Tartışmalı Hala Sultan İlahiyat Koleji, geçtiğimiz gün imzalanan protokol ve törende yapılan konuşmaların ardından yeniden gündeme oturdu.
Ani bir kararla çok yeni kurulmuş ve tam olarak ne olduğu, finansmanını nasıl sağladığı belli olmayan KISAV adlı bir vakfa, ilahiyat koleji için arazi tahsis edildi.
Her zaman olduğu gibi hiçbir yetkili kurumdan onay alınmasa da kolej hızla faaliyete geçti.
Şimdi TOBB ile birlikte, Kuzey Kıbrıs ile bir protokol imzalandı.
İmza töreninde yapılan konuşmalara geçmeden, buraya kadar yaşananlara ilişkin soruları sıralayalım;
Mesela, zaten her şey tamamlanmışken şimdi Eğitim Bakanıyla atı alan Üsküdar’ı geçtikten sonra neden protokol imzalanır?
Daha da önemlisi, Türkiye’de iş ve siyaset dünyasına yön veren en önemli ekonomi örgütlerinden olan TOBB’un, Kuzey Kıbrıs’ın dini eğitimiyle ilgili neden bir hassasiyeti oluşur?
Törende özellikle Beşir Atalay’ın Kuzey Kıbrıs’ta dini eğitime ihtiyaç duyulduğuna vurgu yapması ve bundan sonra hayırlı nesiller yetişeceğini söylemesi ilk değil.

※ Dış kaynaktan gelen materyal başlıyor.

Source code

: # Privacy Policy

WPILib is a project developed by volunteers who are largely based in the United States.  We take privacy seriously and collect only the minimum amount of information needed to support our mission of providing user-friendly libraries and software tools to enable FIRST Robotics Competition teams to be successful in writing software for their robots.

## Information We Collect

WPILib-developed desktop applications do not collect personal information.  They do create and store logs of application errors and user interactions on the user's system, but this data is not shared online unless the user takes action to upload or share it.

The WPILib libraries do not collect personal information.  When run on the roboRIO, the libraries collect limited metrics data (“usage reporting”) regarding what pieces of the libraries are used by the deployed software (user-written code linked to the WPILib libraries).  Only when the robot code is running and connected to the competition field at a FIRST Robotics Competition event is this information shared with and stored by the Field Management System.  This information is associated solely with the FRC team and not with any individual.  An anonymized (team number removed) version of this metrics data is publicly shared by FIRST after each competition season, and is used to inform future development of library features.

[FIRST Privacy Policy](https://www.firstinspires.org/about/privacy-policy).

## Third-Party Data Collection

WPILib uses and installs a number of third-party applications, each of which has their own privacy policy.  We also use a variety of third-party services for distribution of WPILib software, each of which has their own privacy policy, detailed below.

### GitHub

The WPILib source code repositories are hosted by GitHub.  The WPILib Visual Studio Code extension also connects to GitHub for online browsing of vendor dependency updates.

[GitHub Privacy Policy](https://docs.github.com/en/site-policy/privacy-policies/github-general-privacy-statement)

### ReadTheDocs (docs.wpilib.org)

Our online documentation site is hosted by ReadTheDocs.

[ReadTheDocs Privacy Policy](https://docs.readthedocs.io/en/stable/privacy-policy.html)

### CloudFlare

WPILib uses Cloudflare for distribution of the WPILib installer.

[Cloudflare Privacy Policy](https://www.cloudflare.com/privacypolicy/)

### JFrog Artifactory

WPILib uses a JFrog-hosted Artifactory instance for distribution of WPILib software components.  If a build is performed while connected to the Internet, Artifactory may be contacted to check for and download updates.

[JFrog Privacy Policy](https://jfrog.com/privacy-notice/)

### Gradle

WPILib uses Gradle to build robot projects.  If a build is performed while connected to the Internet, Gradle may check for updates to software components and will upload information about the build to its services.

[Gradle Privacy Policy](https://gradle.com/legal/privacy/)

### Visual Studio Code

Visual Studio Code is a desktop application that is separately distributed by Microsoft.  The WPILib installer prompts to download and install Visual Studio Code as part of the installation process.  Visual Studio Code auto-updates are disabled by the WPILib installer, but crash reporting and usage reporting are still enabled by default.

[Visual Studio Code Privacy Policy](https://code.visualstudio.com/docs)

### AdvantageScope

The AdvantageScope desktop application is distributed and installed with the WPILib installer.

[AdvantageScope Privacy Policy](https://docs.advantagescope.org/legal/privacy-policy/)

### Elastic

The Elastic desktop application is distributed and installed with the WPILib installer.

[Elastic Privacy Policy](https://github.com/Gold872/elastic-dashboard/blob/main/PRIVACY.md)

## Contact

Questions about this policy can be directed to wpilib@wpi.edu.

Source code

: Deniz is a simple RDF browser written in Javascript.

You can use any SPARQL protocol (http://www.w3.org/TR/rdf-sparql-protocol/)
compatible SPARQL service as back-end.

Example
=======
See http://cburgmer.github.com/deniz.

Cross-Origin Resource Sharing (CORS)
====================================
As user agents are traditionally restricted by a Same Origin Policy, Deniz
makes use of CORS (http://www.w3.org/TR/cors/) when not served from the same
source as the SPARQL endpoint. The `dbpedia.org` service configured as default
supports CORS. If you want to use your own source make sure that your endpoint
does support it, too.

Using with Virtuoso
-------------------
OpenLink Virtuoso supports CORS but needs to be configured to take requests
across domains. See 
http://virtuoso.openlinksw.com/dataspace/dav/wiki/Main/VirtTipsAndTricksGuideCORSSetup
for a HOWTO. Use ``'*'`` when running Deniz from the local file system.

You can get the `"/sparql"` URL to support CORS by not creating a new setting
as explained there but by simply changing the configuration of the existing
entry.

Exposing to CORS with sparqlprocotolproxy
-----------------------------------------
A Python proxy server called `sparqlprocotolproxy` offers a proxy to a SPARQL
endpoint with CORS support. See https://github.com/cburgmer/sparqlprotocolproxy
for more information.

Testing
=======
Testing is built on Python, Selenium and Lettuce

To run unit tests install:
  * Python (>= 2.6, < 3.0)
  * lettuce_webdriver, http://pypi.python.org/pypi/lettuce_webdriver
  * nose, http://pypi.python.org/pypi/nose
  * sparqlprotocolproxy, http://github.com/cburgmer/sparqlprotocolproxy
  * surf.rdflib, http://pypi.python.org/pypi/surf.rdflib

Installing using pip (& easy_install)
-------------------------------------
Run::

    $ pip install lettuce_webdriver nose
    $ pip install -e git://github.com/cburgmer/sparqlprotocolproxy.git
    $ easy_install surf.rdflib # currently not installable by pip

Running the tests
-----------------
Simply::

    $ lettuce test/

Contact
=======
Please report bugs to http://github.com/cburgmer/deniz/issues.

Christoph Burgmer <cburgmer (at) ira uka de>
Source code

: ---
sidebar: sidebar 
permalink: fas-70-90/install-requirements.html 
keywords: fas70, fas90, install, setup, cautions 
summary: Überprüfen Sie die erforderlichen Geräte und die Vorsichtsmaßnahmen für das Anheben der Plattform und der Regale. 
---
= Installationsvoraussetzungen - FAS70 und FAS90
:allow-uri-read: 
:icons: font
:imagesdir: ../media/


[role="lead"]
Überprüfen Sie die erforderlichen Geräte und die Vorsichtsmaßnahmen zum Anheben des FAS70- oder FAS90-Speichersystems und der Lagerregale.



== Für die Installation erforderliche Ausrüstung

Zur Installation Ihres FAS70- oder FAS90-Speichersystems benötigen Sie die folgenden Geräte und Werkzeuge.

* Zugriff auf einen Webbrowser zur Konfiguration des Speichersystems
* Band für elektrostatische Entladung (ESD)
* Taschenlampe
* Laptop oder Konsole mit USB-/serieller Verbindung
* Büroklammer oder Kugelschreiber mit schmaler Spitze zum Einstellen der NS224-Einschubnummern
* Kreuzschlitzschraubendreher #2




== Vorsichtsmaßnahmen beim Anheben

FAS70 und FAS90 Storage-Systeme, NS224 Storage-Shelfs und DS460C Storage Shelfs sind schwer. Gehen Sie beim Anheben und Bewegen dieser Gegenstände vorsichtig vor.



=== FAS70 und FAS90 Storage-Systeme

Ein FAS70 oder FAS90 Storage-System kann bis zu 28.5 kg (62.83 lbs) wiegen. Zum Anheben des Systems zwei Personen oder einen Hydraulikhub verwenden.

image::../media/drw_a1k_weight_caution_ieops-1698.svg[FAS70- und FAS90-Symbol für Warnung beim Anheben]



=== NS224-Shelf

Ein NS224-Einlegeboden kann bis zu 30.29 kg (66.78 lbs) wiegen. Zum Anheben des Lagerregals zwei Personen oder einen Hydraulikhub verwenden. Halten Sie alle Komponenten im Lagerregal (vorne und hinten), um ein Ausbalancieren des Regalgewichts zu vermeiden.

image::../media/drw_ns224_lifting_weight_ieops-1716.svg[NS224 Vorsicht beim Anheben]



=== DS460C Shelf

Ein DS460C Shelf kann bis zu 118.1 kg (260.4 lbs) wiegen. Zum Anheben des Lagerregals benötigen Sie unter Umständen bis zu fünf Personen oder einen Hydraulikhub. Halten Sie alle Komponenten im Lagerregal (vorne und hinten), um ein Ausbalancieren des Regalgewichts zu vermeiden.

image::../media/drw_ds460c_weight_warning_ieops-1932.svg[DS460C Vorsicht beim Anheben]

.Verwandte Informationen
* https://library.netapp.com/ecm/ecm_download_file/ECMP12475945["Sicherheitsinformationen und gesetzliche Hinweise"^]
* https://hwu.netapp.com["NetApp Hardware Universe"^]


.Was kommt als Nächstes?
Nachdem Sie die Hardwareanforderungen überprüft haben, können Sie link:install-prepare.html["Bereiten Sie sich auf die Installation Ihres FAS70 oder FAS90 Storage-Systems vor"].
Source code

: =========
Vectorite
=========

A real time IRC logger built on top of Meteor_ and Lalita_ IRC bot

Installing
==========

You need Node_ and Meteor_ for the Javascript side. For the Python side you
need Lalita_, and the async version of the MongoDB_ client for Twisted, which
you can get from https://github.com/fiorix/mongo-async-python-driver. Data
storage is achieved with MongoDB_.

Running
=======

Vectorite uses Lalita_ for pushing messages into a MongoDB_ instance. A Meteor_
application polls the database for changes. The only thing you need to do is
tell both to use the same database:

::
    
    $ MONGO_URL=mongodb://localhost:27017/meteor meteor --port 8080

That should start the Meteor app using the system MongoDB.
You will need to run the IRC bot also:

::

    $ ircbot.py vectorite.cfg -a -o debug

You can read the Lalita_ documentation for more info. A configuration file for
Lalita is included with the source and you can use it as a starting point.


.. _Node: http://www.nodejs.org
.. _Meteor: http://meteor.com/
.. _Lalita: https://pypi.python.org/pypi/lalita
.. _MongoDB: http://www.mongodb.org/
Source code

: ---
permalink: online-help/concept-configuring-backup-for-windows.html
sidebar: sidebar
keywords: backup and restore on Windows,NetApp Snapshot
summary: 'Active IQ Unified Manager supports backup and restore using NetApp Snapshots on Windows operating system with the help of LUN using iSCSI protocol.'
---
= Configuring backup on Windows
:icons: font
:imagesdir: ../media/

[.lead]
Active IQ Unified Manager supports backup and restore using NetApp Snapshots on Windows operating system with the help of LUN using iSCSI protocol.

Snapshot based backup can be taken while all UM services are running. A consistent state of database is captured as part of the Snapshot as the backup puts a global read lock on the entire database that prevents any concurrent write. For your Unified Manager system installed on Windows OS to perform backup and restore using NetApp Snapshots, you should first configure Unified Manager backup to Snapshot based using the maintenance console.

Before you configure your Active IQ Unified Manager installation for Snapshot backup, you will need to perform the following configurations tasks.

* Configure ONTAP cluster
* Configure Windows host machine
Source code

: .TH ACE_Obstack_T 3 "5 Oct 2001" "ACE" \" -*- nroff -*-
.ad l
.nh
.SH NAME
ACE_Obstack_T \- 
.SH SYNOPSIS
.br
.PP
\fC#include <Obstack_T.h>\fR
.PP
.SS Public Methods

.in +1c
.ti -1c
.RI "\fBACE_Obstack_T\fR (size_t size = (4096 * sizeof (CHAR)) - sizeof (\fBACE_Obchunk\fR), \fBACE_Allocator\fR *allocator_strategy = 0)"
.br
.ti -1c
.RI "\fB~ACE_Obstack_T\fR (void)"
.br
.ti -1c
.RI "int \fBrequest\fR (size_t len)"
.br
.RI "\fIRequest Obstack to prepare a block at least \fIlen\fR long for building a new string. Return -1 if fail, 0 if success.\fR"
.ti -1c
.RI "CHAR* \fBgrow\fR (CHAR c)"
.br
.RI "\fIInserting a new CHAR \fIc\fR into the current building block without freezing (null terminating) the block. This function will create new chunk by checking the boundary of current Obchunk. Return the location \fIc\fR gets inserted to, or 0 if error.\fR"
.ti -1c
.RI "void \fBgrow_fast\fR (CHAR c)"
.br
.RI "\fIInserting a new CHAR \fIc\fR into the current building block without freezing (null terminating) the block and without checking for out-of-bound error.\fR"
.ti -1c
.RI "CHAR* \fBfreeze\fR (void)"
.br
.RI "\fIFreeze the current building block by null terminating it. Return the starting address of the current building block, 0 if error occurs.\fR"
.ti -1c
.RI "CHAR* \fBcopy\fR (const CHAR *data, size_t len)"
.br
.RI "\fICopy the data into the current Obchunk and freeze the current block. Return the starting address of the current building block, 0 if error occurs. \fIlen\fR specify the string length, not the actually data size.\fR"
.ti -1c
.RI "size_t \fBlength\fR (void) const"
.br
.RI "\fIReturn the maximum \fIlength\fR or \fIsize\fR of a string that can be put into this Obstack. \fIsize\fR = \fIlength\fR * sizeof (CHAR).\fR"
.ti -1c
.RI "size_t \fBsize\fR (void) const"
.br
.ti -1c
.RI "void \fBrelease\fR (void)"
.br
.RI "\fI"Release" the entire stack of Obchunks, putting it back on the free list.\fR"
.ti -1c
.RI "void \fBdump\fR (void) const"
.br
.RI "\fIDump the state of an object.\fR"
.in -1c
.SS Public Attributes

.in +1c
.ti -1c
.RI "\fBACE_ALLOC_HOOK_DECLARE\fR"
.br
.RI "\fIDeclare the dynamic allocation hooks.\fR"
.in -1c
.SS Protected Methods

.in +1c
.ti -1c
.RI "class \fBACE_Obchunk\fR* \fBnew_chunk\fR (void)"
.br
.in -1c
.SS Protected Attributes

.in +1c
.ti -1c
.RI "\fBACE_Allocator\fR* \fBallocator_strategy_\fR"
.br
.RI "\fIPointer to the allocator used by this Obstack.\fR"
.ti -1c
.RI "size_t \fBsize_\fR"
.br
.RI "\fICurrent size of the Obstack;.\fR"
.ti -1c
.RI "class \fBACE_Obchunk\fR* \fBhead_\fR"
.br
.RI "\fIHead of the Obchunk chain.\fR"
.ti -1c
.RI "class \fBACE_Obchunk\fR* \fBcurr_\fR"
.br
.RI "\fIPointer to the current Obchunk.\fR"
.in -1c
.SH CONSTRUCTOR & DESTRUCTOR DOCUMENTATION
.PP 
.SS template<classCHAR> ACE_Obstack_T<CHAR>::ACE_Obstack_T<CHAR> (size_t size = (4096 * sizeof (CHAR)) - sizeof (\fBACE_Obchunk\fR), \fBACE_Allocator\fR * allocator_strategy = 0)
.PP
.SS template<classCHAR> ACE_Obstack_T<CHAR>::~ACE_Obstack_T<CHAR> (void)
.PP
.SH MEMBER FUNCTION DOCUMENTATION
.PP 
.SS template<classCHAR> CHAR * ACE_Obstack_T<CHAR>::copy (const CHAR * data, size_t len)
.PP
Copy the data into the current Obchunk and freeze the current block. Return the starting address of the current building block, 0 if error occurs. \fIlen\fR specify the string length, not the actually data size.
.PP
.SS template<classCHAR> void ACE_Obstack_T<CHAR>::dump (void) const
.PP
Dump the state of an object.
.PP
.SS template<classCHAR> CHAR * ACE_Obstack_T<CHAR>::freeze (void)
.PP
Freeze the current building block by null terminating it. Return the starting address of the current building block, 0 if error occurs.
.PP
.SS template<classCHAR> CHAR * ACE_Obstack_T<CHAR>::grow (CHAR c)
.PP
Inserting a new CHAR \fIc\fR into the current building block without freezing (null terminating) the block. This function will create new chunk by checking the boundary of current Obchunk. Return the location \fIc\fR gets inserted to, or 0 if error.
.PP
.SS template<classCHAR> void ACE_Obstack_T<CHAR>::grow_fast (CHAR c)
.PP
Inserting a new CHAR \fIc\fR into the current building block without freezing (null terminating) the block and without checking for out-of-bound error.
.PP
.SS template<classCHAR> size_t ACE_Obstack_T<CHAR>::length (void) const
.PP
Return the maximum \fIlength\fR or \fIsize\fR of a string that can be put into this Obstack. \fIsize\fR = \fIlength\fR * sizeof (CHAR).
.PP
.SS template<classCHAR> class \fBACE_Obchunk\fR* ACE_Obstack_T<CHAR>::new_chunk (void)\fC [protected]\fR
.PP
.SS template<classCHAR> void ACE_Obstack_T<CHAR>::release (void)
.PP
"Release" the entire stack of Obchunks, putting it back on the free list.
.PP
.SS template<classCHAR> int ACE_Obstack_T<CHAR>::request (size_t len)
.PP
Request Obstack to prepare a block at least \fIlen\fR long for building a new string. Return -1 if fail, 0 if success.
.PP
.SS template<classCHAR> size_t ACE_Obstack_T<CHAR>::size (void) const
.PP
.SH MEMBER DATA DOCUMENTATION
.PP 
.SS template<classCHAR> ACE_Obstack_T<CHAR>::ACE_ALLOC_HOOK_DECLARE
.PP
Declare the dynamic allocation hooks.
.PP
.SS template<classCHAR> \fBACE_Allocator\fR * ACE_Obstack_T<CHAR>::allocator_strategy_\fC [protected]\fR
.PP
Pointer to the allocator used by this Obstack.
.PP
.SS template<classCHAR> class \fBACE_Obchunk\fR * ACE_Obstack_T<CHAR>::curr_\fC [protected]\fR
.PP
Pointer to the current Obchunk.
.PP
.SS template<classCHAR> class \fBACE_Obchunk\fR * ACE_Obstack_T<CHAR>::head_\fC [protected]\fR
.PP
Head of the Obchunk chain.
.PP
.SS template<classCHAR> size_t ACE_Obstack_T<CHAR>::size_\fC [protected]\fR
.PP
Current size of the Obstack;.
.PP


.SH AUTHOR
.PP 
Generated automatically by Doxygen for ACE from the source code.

Hisarcıklıoğlu’nun, Kıbrıs’ın tarihte İslamlaşan ilk ülkelerden olduğunu ve Hala Sultan’ın yaptığı gibi burada da İslamiyeti yayan nesiller yetiştirmenin görevleri olduğunu anlatması da artık Kıbrıslı Türklere çok yabancı gelmeyen hedefler.
Kuzey Kıbrıs’ın din temelli bir yönlendirme ve İslam dininin daha görünür bir yer olması hedefi, Türkiye siyasetine açıklıkla yerleştirildi.
Bu çeşitli defalar en üst düzeyde dile getirildi.
O yüzden dini eğitim konusunda İlahiyat Koleji, İlahiyat Fakültesi, adanın en büyük camisi projeleri tesadüf değil. Belirlenmiş bir siyasetin ürünleri.
Acı olan ise, bir taraflardan belirlenen bu siyasetlerin karşısında bizim edilgen durumumuz.
Siyaset üretmekte ve bunu ortaya koymakta yaşadığımız ürkek tavır bizi bugünlere getirdi.
Mali bağımlılık bu edilgenliği daha da artırdı.
Geçtiğimiz gün Türkiye Başbakanı Erdoğan, meclis konuşmasında, IMF ile olan ilişkileri anlatırken şu ifadeleri kullanıyordu;
“Bize hükmetmeye çalıştılar. Şu değişikliği yapın dediler. Biz Onlara biz istersek yaparız bu sizi ilgilendirmez dedik ve işlerimize karıştırmadık. Aldığımız kararlardan rahatsız oldular. Ama biz yolumuzda ilerledik. Sizinle artık stand by anlaşması da yapmayacağız dedik ve yapmadık. Borcumuzu düşürdük, kısmetse Şubat ayında bunu sıfırlayacağız. Artık onlara biz para verir duruma geldik.”
İşte bu konuşma, aslında Kuzey Kıbrıs ile Türkiye ilişkilerindeki temel sorunsalın da cevabını oluşturuyor.
Şimdi biz sizden cari harcamalar için para istemiyoruz, bunu sıfırlayacağız diyebilecek ve bunu gerçekten yapabilecek bir siyaset yaratabilir miyiz?
Kararlarımızı biz alırız deyip, kendi yönetimimizi oluşturacak dirayetli bir irade koyabilir miyiz?
Gerektiği yerde bedel ödemeye de hazır olarak bu konuda birlikte hareket edebilir miyiz?
Sanırım bu soruların cevabı, kendi başımıza söylenip rahatsızlık duyduğumuz her şeyin çözümünü oluşturuyor.
Siyasetçiler, bu siyasetleri üretebilecekler mi, toplum bu siyasetleri talep edip, yanında durabilecek mi?
Ülkenin geleceğini belirleyecek temel cevaplar bunlar.
Bu sorulara cevap verin, fotoğraf netleşsin.